Hominoids

What Are Hominoids?

“Hominoids” is the collective term for all the different species of bipedal apes, including Bigfoot and dozens of others. Technically a hominoid is any member of the biological superfamily of Hominoidea, including modern great apes, humans, and several extinct ancestors and relatives. The term has fallen from favor with modern scientists, who want to categorize humans and the so-called prehumans as “hominin.” Thus, “Hominoid” has been adopted by alternative researchers to describe the controversial family of upright walking hair-covered primates that live on every continent on Earth except Antarctica.

Lloyd Pye Explains Types Of Hominoid

The various hominoids around the world have adapted to live in different environments, and have very different physical appearances as well as different names given to them by the local people: Bigfoot in the U.S., Sasquatch in Canada, Yowie in Australia, Yeti and Abominable Snowman in the Himilayas, Alma in Eastern Europe, Pinyin and Yeren in China, Waterbobbejan in South Africa, Sisimite in Honduras, and various other names around the world.

These Hominoids are generally dismissed as delusion or superstition by the bulk of mainstream scientists, but a growing number of serious researchers and specialists are investigating the obvious fact that these primates exist and have existed on Earth for millions of years.

Groundbreaking work by specialists like the late Dr.
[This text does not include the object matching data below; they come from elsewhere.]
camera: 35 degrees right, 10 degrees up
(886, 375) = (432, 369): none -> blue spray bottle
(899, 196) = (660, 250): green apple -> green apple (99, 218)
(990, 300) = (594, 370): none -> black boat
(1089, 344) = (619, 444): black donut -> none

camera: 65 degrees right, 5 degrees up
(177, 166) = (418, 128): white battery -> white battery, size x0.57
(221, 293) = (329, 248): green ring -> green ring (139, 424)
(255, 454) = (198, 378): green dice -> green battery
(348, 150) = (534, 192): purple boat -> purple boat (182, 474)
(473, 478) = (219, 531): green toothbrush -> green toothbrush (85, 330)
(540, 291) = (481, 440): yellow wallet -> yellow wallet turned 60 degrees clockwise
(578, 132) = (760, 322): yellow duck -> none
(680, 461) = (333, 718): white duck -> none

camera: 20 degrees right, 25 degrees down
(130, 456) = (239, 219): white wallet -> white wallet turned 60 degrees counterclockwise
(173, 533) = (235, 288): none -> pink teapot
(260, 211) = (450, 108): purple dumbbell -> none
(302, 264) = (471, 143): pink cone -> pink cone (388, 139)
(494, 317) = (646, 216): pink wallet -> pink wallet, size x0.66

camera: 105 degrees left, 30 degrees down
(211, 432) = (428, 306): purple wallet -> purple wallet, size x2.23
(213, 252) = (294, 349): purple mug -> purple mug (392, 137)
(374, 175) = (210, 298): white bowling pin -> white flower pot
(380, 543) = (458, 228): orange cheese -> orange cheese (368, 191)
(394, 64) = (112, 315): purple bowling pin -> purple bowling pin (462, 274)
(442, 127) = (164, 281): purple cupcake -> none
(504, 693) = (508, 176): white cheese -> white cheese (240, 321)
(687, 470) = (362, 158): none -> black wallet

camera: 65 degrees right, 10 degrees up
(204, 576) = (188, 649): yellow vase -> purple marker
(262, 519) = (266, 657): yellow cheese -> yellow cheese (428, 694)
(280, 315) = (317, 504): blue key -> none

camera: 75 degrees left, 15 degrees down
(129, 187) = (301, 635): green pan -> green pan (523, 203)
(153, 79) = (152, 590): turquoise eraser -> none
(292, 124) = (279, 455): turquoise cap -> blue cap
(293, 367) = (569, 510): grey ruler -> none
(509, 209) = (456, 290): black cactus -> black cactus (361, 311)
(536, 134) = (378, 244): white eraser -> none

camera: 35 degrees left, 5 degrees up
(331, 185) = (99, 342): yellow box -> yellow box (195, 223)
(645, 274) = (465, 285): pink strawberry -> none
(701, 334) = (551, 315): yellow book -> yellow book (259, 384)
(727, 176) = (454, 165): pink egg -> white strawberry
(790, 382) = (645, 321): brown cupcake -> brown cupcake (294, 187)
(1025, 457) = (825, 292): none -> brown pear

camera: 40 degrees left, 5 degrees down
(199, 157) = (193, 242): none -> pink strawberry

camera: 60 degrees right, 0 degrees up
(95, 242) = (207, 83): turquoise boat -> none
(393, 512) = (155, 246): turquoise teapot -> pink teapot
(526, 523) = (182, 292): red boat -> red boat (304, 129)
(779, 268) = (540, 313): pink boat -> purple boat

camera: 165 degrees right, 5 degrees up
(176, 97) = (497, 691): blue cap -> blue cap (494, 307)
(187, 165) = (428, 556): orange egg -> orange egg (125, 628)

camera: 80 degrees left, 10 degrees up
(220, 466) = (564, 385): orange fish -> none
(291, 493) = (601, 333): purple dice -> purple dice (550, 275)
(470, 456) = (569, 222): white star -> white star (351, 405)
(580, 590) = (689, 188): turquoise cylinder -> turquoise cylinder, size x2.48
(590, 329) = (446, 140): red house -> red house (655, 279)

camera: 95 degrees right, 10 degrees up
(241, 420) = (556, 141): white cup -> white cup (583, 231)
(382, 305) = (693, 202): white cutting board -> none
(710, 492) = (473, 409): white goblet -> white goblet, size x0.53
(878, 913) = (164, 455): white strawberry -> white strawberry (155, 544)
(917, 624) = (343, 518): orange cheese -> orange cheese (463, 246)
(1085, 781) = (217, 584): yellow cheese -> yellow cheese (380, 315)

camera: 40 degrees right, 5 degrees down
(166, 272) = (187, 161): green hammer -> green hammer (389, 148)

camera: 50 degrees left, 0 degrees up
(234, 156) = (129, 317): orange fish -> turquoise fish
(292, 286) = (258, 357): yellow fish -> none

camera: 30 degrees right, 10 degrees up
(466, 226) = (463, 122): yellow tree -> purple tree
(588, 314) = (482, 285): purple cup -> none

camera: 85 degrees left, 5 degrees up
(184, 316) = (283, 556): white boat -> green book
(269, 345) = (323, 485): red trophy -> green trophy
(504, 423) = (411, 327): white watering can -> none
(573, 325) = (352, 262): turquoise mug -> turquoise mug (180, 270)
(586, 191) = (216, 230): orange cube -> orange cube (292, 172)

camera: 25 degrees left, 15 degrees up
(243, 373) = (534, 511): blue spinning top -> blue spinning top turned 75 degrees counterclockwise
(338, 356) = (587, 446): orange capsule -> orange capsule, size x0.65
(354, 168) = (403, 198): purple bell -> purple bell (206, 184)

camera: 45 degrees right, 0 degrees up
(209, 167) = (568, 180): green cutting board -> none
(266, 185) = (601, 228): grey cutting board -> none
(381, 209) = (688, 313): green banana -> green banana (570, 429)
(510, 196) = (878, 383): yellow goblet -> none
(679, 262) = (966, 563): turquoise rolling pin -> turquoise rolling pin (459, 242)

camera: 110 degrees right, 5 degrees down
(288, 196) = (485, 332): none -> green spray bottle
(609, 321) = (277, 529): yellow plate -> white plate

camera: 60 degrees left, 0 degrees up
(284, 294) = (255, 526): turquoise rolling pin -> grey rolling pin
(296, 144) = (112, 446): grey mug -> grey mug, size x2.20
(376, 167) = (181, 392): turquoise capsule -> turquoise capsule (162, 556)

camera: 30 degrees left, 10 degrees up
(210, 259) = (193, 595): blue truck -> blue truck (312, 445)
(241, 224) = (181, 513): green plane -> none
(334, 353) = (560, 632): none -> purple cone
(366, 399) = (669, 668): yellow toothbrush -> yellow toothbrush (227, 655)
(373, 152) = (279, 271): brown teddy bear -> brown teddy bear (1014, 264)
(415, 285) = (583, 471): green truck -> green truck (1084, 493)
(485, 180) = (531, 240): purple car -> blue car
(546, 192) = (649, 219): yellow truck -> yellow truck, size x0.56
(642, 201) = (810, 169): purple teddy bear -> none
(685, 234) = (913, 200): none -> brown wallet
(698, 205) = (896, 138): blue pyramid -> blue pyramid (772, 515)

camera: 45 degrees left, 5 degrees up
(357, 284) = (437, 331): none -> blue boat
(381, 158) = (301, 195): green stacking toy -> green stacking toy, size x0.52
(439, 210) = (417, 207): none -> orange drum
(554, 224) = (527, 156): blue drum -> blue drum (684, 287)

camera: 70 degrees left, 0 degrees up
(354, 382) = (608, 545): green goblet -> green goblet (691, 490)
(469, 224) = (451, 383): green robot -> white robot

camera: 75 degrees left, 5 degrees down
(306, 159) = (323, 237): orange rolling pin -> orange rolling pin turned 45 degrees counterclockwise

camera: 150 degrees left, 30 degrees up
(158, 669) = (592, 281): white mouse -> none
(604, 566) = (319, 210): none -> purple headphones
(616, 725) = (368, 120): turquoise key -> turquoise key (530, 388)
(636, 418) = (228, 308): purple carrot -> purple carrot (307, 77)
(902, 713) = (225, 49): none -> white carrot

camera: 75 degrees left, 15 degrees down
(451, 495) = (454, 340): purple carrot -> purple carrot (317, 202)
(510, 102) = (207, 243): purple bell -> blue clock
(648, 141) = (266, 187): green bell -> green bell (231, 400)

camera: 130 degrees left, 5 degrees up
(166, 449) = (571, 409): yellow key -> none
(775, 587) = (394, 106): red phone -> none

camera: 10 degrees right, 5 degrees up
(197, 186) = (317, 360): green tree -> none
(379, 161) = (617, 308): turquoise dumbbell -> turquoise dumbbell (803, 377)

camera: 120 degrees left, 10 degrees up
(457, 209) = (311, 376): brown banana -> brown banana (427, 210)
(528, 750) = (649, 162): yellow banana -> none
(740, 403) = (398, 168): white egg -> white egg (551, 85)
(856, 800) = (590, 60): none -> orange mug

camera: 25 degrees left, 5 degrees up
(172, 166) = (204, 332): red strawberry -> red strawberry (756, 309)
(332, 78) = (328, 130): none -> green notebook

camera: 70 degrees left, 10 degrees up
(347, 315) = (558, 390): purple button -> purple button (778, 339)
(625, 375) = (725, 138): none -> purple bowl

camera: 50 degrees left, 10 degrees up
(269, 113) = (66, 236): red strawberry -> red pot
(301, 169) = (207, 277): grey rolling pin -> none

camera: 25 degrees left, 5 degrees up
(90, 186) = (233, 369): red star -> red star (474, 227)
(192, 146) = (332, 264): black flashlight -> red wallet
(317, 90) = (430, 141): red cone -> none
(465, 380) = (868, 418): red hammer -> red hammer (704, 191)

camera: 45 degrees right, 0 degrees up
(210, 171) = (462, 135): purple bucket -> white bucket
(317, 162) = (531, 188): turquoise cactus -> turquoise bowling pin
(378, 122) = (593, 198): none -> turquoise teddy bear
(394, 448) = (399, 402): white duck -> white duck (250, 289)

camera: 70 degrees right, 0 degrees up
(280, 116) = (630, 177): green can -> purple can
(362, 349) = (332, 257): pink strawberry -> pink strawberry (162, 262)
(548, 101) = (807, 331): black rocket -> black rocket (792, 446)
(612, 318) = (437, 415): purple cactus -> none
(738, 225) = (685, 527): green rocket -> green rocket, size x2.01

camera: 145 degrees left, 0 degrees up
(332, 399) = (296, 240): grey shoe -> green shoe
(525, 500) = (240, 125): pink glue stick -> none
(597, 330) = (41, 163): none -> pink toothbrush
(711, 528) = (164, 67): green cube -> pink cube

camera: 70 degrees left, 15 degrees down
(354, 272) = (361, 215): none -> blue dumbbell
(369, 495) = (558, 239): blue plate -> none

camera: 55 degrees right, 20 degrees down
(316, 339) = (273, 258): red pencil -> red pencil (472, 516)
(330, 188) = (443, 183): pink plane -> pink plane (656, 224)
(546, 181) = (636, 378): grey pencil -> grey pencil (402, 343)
Grover Krantz, Dr. Jeff Meldrum, and many others lends credence to the mass of evidence that includes films, audio recordings, hair and scat samples, foot and body prints, distinctively broken tree limbs and animal bones, and other signs of existence from these hair-covered bipeds.

Based on eye-witness accounts, historical records, and the array of prints, films, and other psychical evidence that has been analyzed, Hominoids are known to come in 4 basic types defined by size:

(1) Bigfoot/Sasquatch are by far the most famous at 7 to 10 feet tall, weighing 700 to 1000 pounds. They live in the deep, dense montane forests that surround the earth at high elevations in temperate latitudes.

(2) Abominable Snowman/Yeti types are human-sized but far more robust than humans, at 5 to 7 feet tall, weighing 500 to 700 pounds. They seem to live only in valleys in the Himalayan Mountain ranges, a combined area as large as the U. S. They are the most primate-like of the four main types, with similarities to chimps and gorillas in physiology and temperament.e”>

(3) Alma/Kaptar types are also human-sized, at 5 to 7 feet tall and weighing 500 to 700 pounds, and also living in dense forests around the world, but at lower elevations than bigfoot/sasquatch types. They are the most human-like of the three large types. Lloyd Pye’s Intervention Theory speculates that these types will prove to be living Neanderthals.

(4) Agogwe/Sedapa types are pygmy-sized at 3 to 4 feet tall and weighing 200 to 300 pounds, living in the thick sweeps of jungles that surround the earth along its equatorial regions. They seem to live in small groups or “tribes,” whereas the other three types are believed to function mostly as small independent family units.

The key point to make about these animals, and about the many other variations of names given to them around the world, is that such names simply would not exist if the creatures they are meant to describe did not exist. Where there is so incredibly much smoke, described in details that correspond astonishingly wherever they are found, surely it means a fire is burning, a fire whose flames will eventually reach and consume those who insist it can’t be real.